Why is it called Stamford Street?
The name Stamford derives from the Old English words stān (stone) and ford, meaning a stony or paved ford—a place where a watercourse could be crossed on stones. This is the same ancient root found in Stamford, Lincolnshire, first recorded as Steanford in the Anglo-Saxon Chronicle in 922. The name was applied to the street when it was first laid out around 1790 on the former demesne land of the medieval Paris Garden manor. No single individual or specific ford is documented as the direct inspiration for this particular street’s name; it reflects the widespread Old English place-name tradition.
Who lived on Stamford Street?
Several notable figures called Stamford Street home. The Scottish civil engineer John Rennie the Elder lived at No. 18 from 1794 until his death on 4 October 1821, designing Waterloo Bridge and Southwark Bridge from the address. His son Sir John Rennie the Younger was also born at this house in 1794. Satirical novelist Thomas Love Peacock lived on the street from around 1819 to the early 1840s, writing works including Crotchet Castle here. The caricaturist John Leech, famous for his work in Punch, was born in adjacent Bennett Street in 1817. A London County Council tablet once commemorated both Rennie and Leech on the rebuilt street frontage.
What is the history of the Franklin-Wilkins Building on Stamford Street?
The Franklin-Wilkins Building at 150 Stamford Street was built between 1912 and 1915 for Her Majesty’s Stationery Office (HMSO), originally known as Cornwall House. It was connected by tunnels to Waterloo Station to allow goods to be moved without crossing public roads.
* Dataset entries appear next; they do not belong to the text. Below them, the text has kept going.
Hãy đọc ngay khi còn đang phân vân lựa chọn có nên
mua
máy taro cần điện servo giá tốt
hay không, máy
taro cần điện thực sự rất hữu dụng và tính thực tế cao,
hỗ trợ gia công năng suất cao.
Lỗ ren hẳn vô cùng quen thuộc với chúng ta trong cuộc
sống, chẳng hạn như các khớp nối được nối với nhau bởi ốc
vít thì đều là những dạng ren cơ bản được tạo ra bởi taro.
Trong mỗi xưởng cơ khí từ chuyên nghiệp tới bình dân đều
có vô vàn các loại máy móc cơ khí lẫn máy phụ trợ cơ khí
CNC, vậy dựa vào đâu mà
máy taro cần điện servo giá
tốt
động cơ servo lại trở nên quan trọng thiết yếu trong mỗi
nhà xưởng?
Before HMSO could take occupation, it was requisitioned in 1915 for use as a military hospital during World War I, and the tunnels were used to transfer wounded soldiers arriving by train from the front. The building later served as government offices until the late 1980s, when King’s College London acquired it; after refurbishment, it opened as part of the Waterloo Campus in 1999 and is now one of the largest university buildings in London.